Rust in the Root

Image of Rust in the Root
Release Date: 
September 20, 2022
Balzer + Bray
Reviewed by: 

Rust in the Root is an absolute delight of a book, with thick worldbuilding, a complex magic system, discussions of race, power, gender, and sexuality—all wrapped into a fantastical adventure.”

One part alternate history and one part high fantasy, Rust in the Root combines Ireland’s signature dark magic/zombie vibes with a complex magic system to give a unique take on the early USA.

Laura Ann Langston has just moved from Pennsylvania to New York in the hopes of getting her mage license and, eventually, becoming a baker. Life has other roads in store however and, after getting advice from a sketchy unicorn and eventually being tossed into prison, Laura Ann gets recruited for monster hunting. It is the type of monster hunting that only Black mages do, because they are the expendable ones.

‘‘‘Did you want to order food?’ The waitress reappears like an apparition and eyes me in that half-defensive, half-angry way white folks always look at Negroes, like I might turn her into a frog and then swipe what’s in the till. I consider telling her that the black don’t rub off and my ravels aren’t the spiteful kind, but that wouldn’t assuage her fears.’

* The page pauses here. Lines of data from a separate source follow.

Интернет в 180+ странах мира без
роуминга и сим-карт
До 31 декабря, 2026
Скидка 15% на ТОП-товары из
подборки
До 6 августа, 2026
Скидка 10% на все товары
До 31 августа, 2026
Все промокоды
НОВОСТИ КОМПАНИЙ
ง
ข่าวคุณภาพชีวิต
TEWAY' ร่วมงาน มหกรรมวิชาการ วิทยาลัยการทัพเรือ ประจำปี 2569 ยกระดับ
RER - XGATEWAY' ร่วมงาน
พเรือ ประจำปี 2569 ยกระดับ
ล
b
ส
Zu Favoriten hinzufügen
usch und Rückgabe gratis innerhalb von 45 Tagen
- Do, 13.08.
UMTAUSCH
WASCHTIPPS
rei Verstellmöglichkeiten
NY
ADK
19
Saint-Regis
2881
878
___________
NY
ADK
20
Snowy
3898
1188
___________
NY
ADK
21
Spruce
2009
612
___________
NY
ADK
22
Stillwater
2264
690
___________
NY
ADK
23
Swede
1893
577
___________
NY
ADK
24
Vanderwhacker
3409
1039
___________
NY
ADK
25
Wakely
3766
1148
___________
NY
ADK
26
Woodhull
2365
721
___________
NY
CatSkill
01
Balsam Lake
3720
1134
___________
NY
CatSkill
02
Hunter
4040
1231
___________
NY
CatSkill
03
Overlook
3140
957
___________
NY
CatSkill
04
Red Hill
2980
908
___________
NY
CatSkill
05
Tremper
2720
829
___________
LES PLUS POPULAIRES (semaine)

“‘For hundreds of years, all the way up until the end of the Afrikan Genocide in the 1860s, Mechomancers had huge factories and compounds filled with enslaved colored folks. The Necromancers they employed would draw the life out of them, using their souls to power their constructs. The slave trade and the power of white Necromancers made Mechomancy what it is today, and this country was built smack dab on that foundation.’”

The reader is then treated to a journey much like in Dread Nation, where race and power are examined amidst the backdrop of the fantastic. Unique to this book is the complex, hierarchical magic system that is well worth of the title “high fantasy.”

“The Mystical Arts

Encyclopedia Arcana, 1932 Edition

“All the mystical arts function in a similar way, using a layer of global, interlocking power known as the Dynamism (see: DYNAMISM, page 26) to influence construction of materials and manipulate their most basic properties. This should not be confused with Mechomancy, which uses distilled energy to power manmade constructs and more closely falls under the umbrella of scientific manipulation (see: MECHOMANCY, page 234). The traditional arts mystic arts are often referred to as ‘lower arts,’ a colloquialism that has become more widely accepted in the wake of the proliferation of Mechomancy and its increased global influence in the nineteenth century.”

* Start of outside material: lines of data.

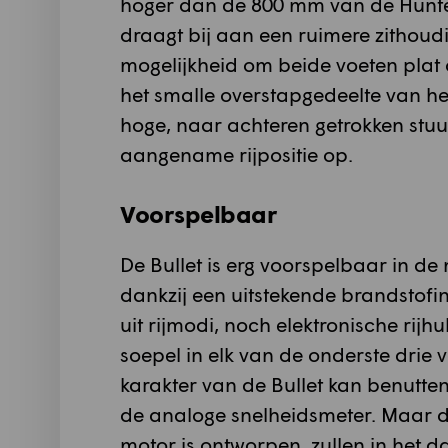
hoger dan de 800 mm van de Hunte
draagt bij aan een ruimere zithoudi
mogelijkheid om beide voeten plat 
het smalle overstapgedeelte van het
hoge, naar achteren getrokken stuu
aangename rijpositie op.
Voorspelbaar
De Bullet is erg voorspelbaar in d
dankzij een uitstekende brandstofin
uit rijmodi, noch elektronische rijh
soepel in elk van de onderste drie v
karakter van de Bullet kan benutt
de analoge snelheidsmeter. Maar de
motor is ontworpen, zullen in het da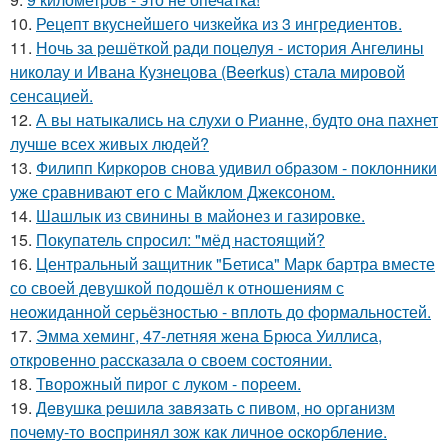
10.
Рецепт вкуснейшего чизкейка из 3 ингредиентов.
11.
Ночь за решёткой ради поцелуя - история Ангелины
николау и Ивана Кузнецова (Beerkus) стала мировой
сенсацией.
12.
А вы натыкались на слухи о Рианне, будто она пахнет
лучше всех живых людей?
13.
Филипп Киркоров снова удивил образом - поклонники
уже сравнивают его с Майклом Джексоном.
14.
Шашлык из свинины в майонез и газировке.
15.
Покупатель спросил: "мёд настоящий?
16.
Центральный защитник "Бетиса" Марк бартра вместе
со своей девушкой подошёл к отношениям с
неожиданной серьёзностью - вплоть до формальностей.
17.
Эмма хеминг, 47-летняя жена Брюса Уиллиса,
откровенно рассказала о своем состоянии.
18.
Творожный пирог с луком - пореем.
19.
Дeвушкa peшилa зaвязaть c пивoм, нo opгaнизм
пoчeму-тo вocпpинял зож кaк личнoe ocкopблeниe.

Of particular note in the book is the flawless integration of queer alternate history, from Laura Ann’s crushes to the simple addition of women in generalized speech.

“Most likely she’s heard the stories, the ones of powerful Negro mages, men and women both, charming white women so they could have their way with them, savage in their appetites. As if the Jim Crow laws in the South would exist if colored folks were that powerful.”

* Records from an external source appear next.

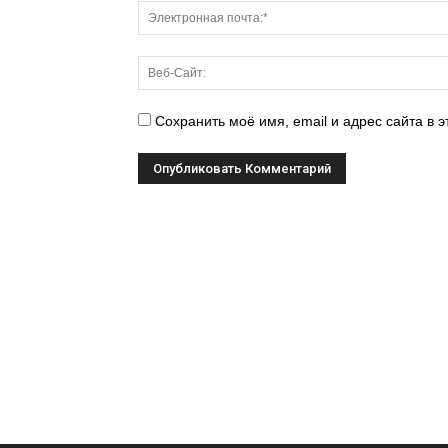
Сохранить моё имя, email и адрес сайта в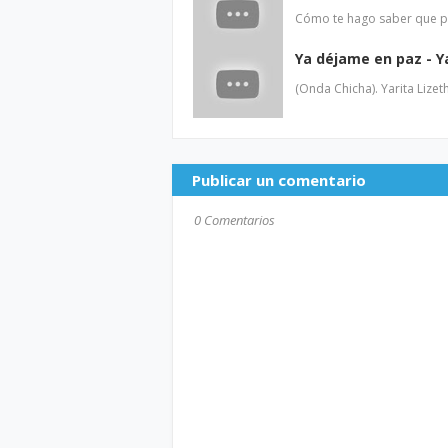
Cómo te hago saber que p
Ya déjame en paz - Ya
(Onda Chicha). Yarita Lizet
Publicar un comentario
0 Comentarios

“The only reason I even have curtains and a threadbare quilt is because of Simone. She used to live in the room next to mine, turned tricks for money—that is to say, she raveled without a license for questionable characters in shady places. I’d been a little sweet on her and thought maybe my feelings were reciprocated a bit.”

The gender-shifting Ligahoo, with whom Laura Ann strikes up a potential romantic relationship, is a delightful character who adds a much needed dab of random chaos to the story.

Readers familiar with Christian stories will find amusement in the retellings of classic tales with a more magical twist.

“It’s Tuesday, so Mama would be at her weekly church meeting trying to convince Pastor Riley that Jesus Christ was reborn not through the power of Juda’s Necromancy or the Elemental abilities of the rest of the apostles, but because Mary was a Floramancer of great strength.”

Humor is an undercurrent in the book, which runs more YA horror/dark fantasy than anything else. Near the very end of the book, however, readers are treated to a tone break in the form of a very young and earnest dragon.

“Human! The snake tells me you’re going on an adventure? I want to go on an adventure! I want to eat a human; do you think I’ll get the change to eat a human? Or if not a human, maybe a unicorn. I’ve never eaten a unicorn before.”

Rust in the Root is an absolute delight of a book, with thick worldbuilding, a complex magic system, discussions of race, power, gender, and sexuality—all wrapped into a fantastical adventure. Justina Ireland has written a story that any fantasy lover should be thrilled to read to their children or just enjoy on their own.